Aún quedan muchas andanzas que voy recopilando para una posterior entrega, como el recuerdo de aquel profesor salesiano bajito, forofo del Real Madrid, que apodábamos Ninchi y que nos marcó a toda una generación. No hay cena de confraternización de exalumnos de los Salesianos en que no salga a relucir el personaje. Era un sujeto singular muy de la época. Una figura que hoy no tendría lugar. Nos daba la materia de latín, recuerdo que leía en alto las calificaciones declinando los apellidos de los alumnos: “Almón, almonis: cero, ceronis... Amez, amecito: uno, unito...”. Comenzaba por la A y continuaba la retahíla hasta la Z. Un día, no se quien estaba dando lectura memorística de algunos tiempos de los verbos irregulares, que se las traían, sobre todo aquel de: “fero, fers, ferre, tuli, latum” y de repente Ninchi, con su sotana y alzacuellos, se subió a la ventana de la clase del nuevo colegio, una altura equivalente a un tercer piso y, haciendo ademán de dejarse caer al vacío, ante los errores constantes del declinante, dijo: “yo me desespero... me tiro por la ventana... ayúdenme a tirarme”... los niños lo agarrábamos del hábito para que no cayera pero él se zarandeaba alocadamente. Ahora se preguntarán porque nuestra generación tiene, como dicen ahora, una capacidad de resiliencia especial. Quizá sea porque nos ha tocado vivir situaciones anodinas, complicadas, esperpénticas y, porque como decía mi madre: “en la vida al final todo viene a bien”. Después de un episodio como el que he contado, al contrario de lo que sucede hoy, no quedabas para nada traumatizado ni te tenían que llevar al psicólogo para digerir la experiencia, simplemente pillabas aquel carro de ruedas de caja de bolas con pana de madera y punta triangular, que llevaba la suela de la zapatilla clavada en el palo del eje para frenar, subías el Castro hasta donde está el conservatorio de música y desde ahí te tirabas a tumba abierta hasta el Campo de Granada, girabas y bajabas por Cachamuiña hasta el Paseo de Alfonso. Fin del recorrido. Te daba el aire a tope y lo de Ninchi se volvía simplemente una anécdota. A los padres no se les contaba demasiado, bastante tenían con lidiar con su día a día para irles con preocupaciones.

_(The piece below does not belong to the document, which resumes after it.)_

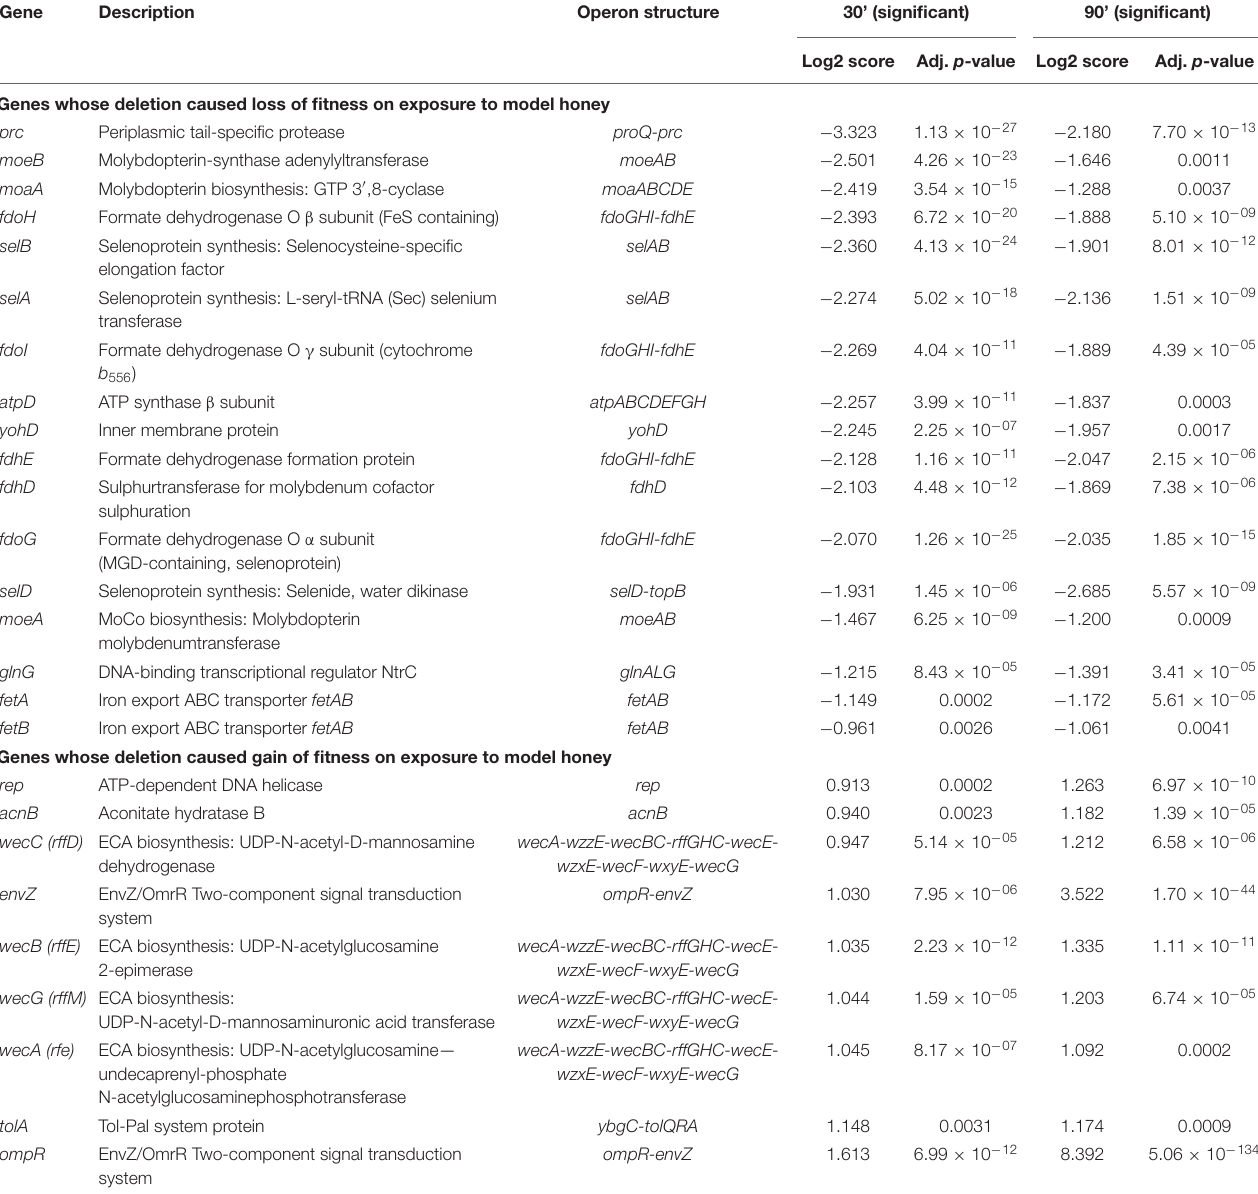
TABLE 2 | Genes that when mutated had a significant loss or gain of fitness at both 30 and 90 min following model honey challenge as identified by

Como podéis observar, queda todavía mucha munición sin usar para incardinar una futura entrega pero en la vida, es importante saber cuándo hay que dar un descanso para poder retomar con más fuerza una segunda oportunidad. Ahora, voy a iniciar un nuevo periplo, a través de otra columna semanal en este mismo diario, relacionada con el envejecimiento, eso a lo que se llega irremediablemente y para lo que no estamos demasiado preparados porque viene sin manual de instrucciones. Aprender a envejecer desde la tierna infancia puede ser una garantía para tomar conciencia de la necesidad de llegar a ese estadío con un plan vital que haga de ese momento cronológico, cada vez más largo y placentero gracias a la medicina y los avances sociales, algo maravilloso que nos permita continuar con las relaciones intergeneracionales como en la etapa pre-jubilar y alejado de cualquier tipo de exclusión o estigma etario. Os espero en la columna “Más allá del gueto cronológico” cada semana en las páginas de este diario.